▸ Source document:
* * *

The Liquid sidechain and L-BTC
Created by Blockstream, the Liquid Network functions as a federated sidechain which makes transactions faster, more affordable, and more private. Unlike every other pegged bitcoin token solution, Liquid was tailored for Bitcoin and takes into consideration all security aspects to maintain the base layer’s characteristics. In comparison, other solutions presented in this article are Jacks of all trades that were created with general-purpose standards. It can therefore be argued that Liquid has a smaller attack surface thanks to its specialization, and therefore contains fewer potential attack vectors than the ERC-20 projects.
The Liquid sidechain is clearly less secure than the Bitcoin main chain. This is why a peg-in (moving your bitcoin to the sidechain) requires 102 network confirmations – so both the Bitcoin miners and the Liquid functionaries get in sync and the amounts get “transferred” without any issues. This extra precaution exists specifically to avoid incidents and is established in the cautious and conservative spirit of Bitcoin.
L-BTC is quicker, more private, and cheaper to transact. The block time on the Liquid Network is 1 minute, and after only 2 confirmations any transaction is considered final. In comparison, the base layer issues new blocks approximately every 10 minutes and requires at least 6 confirmations to make a transaction irreversible. Liquid’s quickness is enabled by the decentralization tradeoff – a consortium of exchanges is not as permissionless, decentralized, and ultimately secure as the Bitcoin network. However, for the purposes of L-BTC transactions, it doesn’t have to be.
L-BTC is accepted across many exchanges among which one can find BTSE (whose co-founder and CPO Brian Wong is a member of the Oversight Board), Bitfinex, Bull Bitcoin, and HodlHodl. Thanks to Confidential Transactions, the amounts being traded on the Liquid sidechain remain secret to the eyes of outside observers. By the time a peg-out happens (the switch from L-BTC to BTC, which usually takes around 17 minutes), the degree of obfuscation will be so great that blockchain analysis companies will have a hard time figuring out what happened and why some amounts were transferred to other Bitcoin addresses.
Liquid Network is primarily designed to serve traders and exchanges. Since their settlements usually clog the blockchain, it is better for them to make their transactions on another network which also grants them more confidentiality. Liquid Network is not permissionless, it is centralized in the hands of a 2/3 majority of its functions, and is not governed by a DAO (Decentralized Autonomous Organization). For what it aims to do, it’s pretty good.
WBTC on Ethereum
The Ethereum blockchain is complex enough to enable advanced smart contract features and tokenization. Yet history teaches us that the security of the system is lower and there is a lot more trust involved in network operators. Also, ERC-20 tokens and their subsequent contracts can sometimes be buggy.

* * *

▸ Task description:
According to the passage on the Liquid sidechain and L-BTC, how many network confirmations does a peg-in require?

(Dataset entries)
* * *

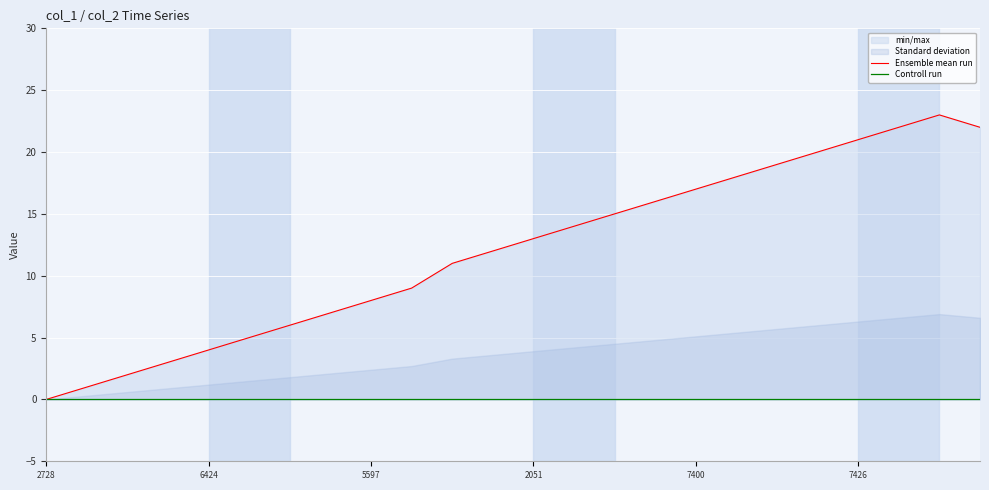

Between 6424 and 9, which series saw the biggest shift?

Ensemble mean run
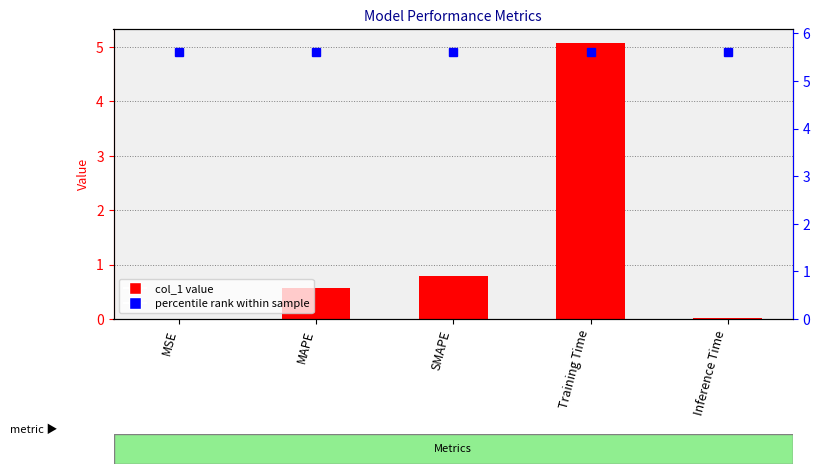

What is the sum of the values at MAPE and Training Time?

5.6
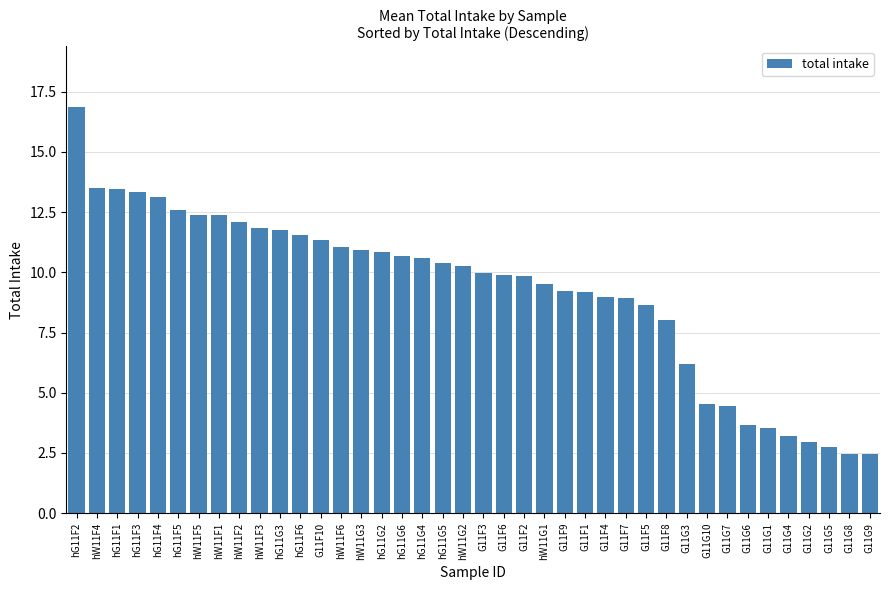

What is the value of the 33rd bar from the left?

4.4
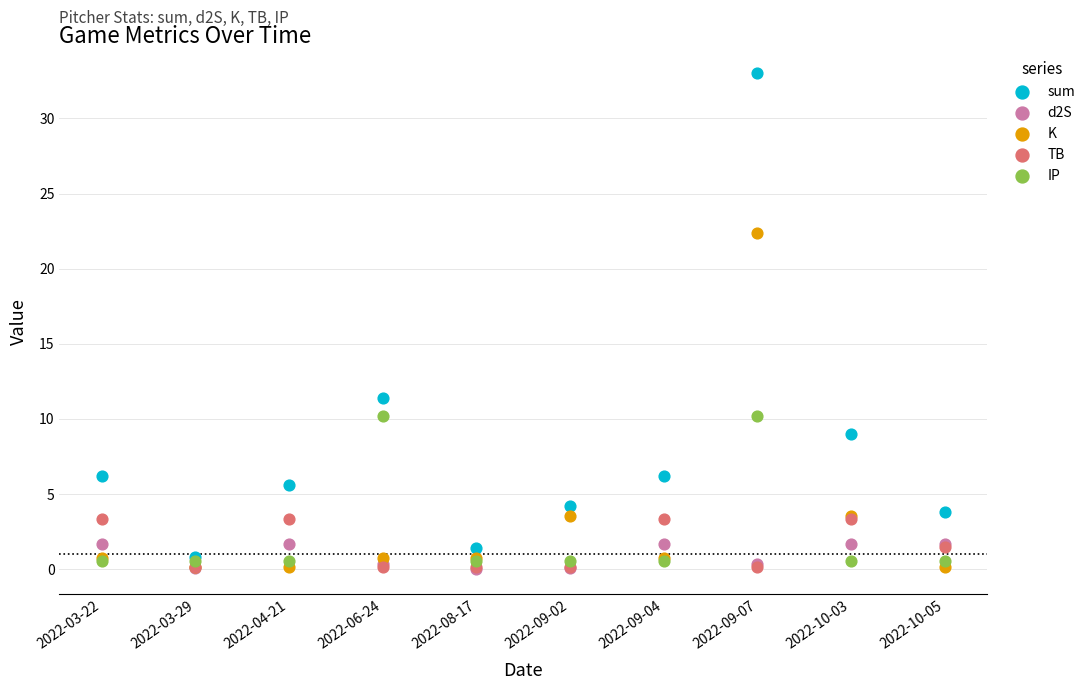

In the K series, what Y value is closest to 11?

3.5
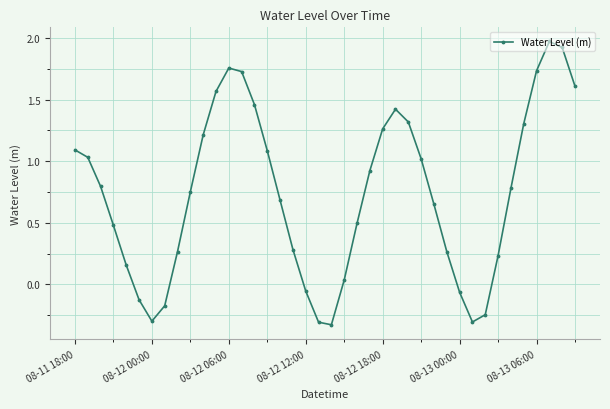

How many interior local valleys (lower than both neighbors) does the data have?

3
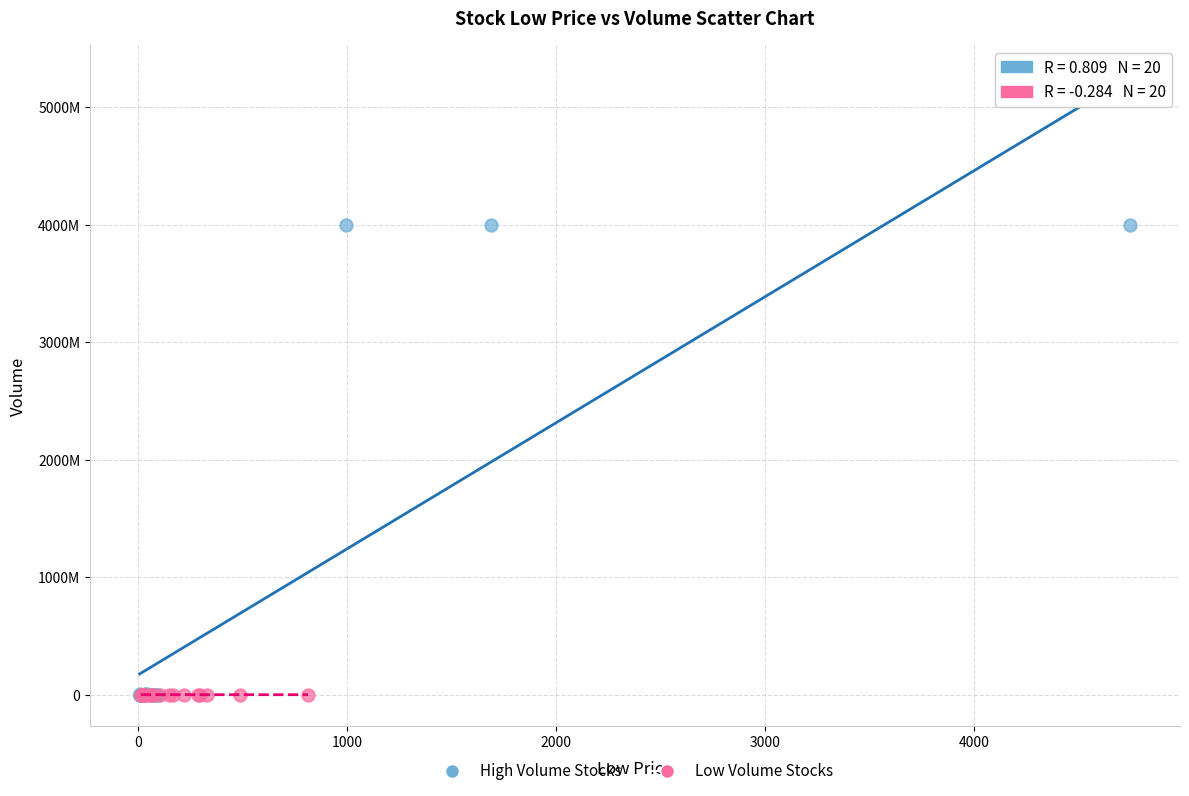

What are all the series names shown in the legend?

High Volume Stocks, Low Volume Stocks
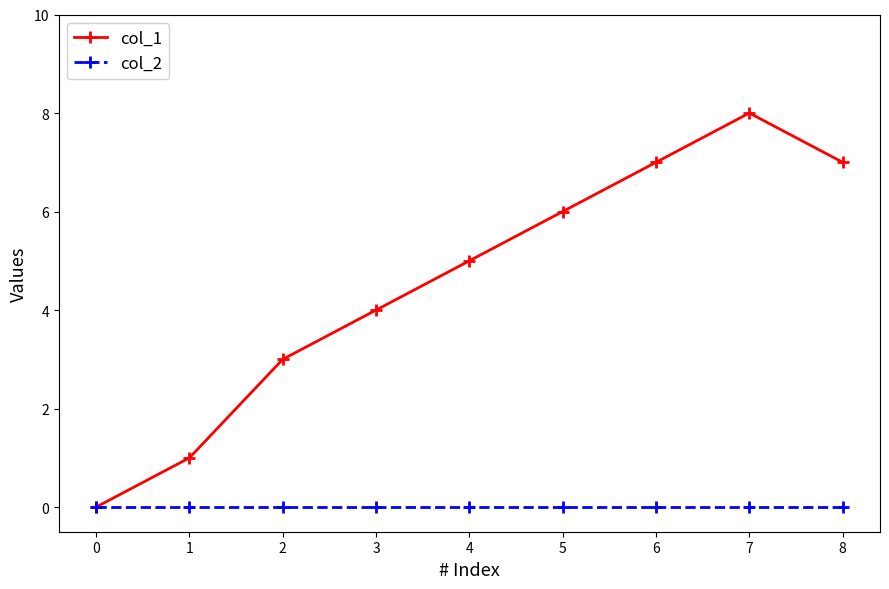

Reading right to left, transcribe all the data shown in this chart.

col_1: 7	8	7	6	5	4	3	1	0
col_2: 0	0	0	0	0	0	0	0	0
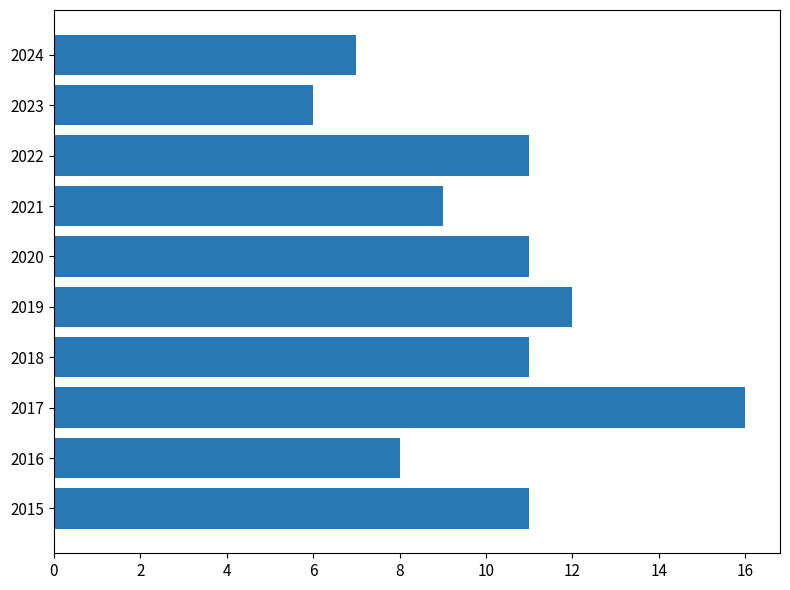

Which has a higher value, 2024 or 2016?

2016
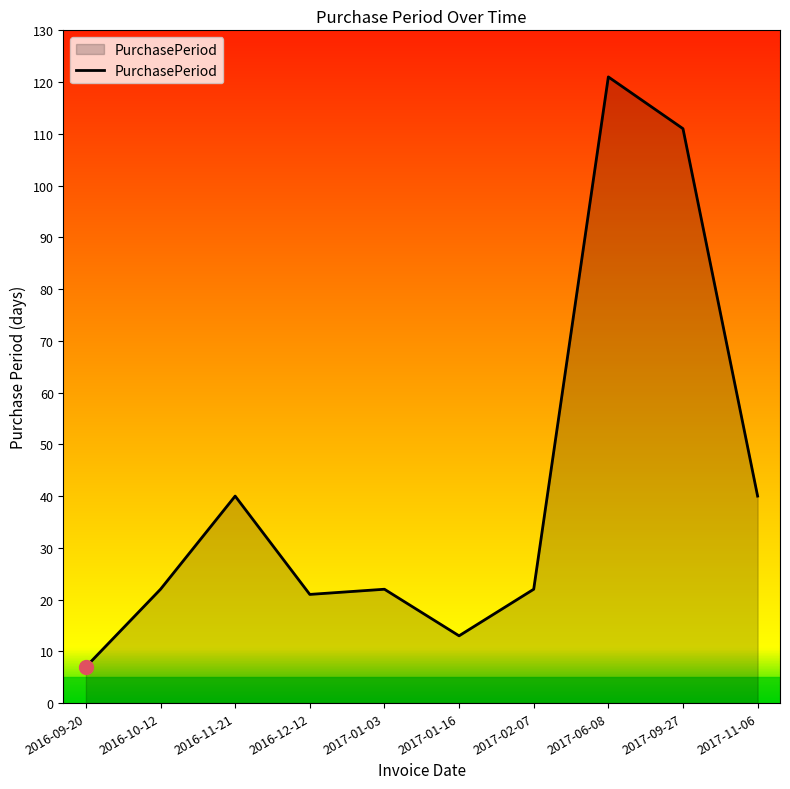

What position from the left is 2016-11-21?

3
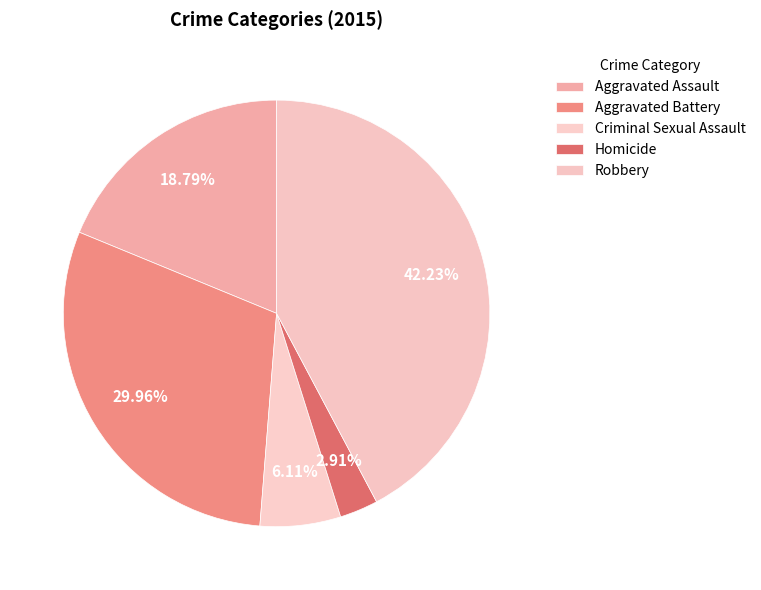

What is the largest slice in the pie chart?

Robbery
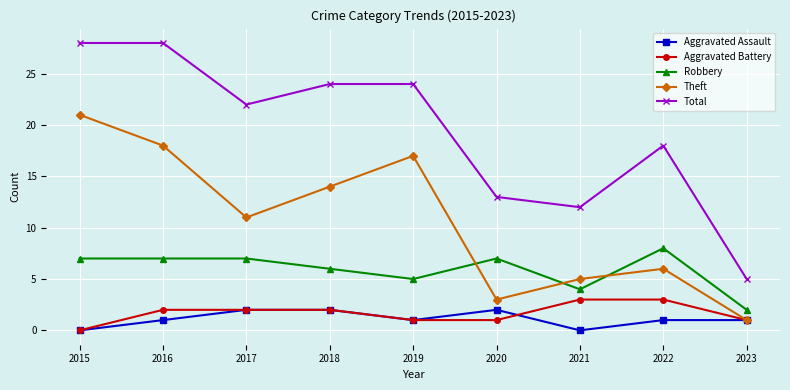

What is the sum of all Theft values?

96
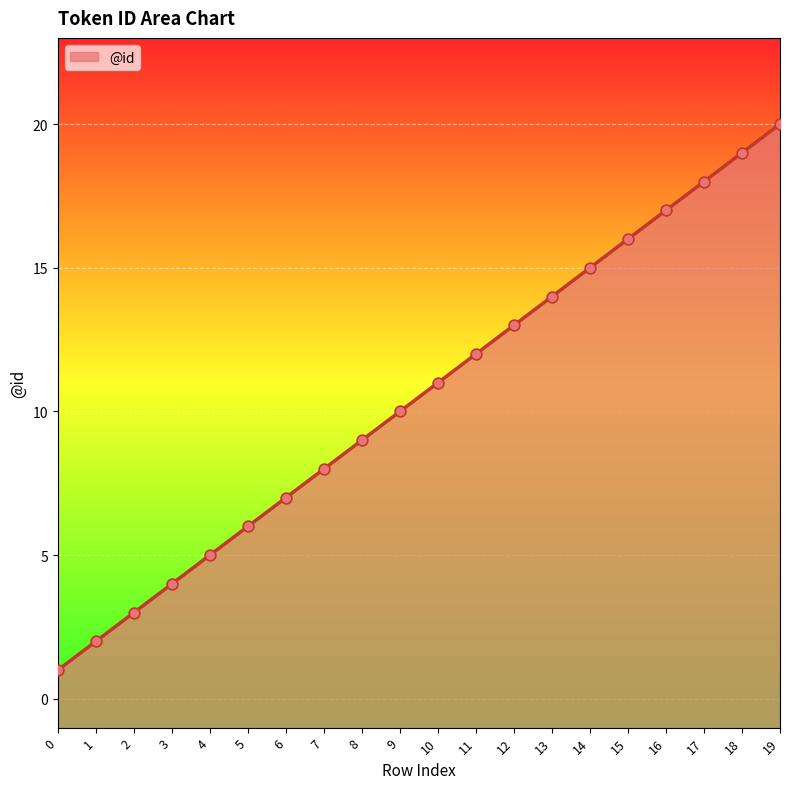

What is the ratio of the value at 14 to the value at 18?

0.8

* * *

▸ Expected answer:
A peg-in requires 102 network confirmations.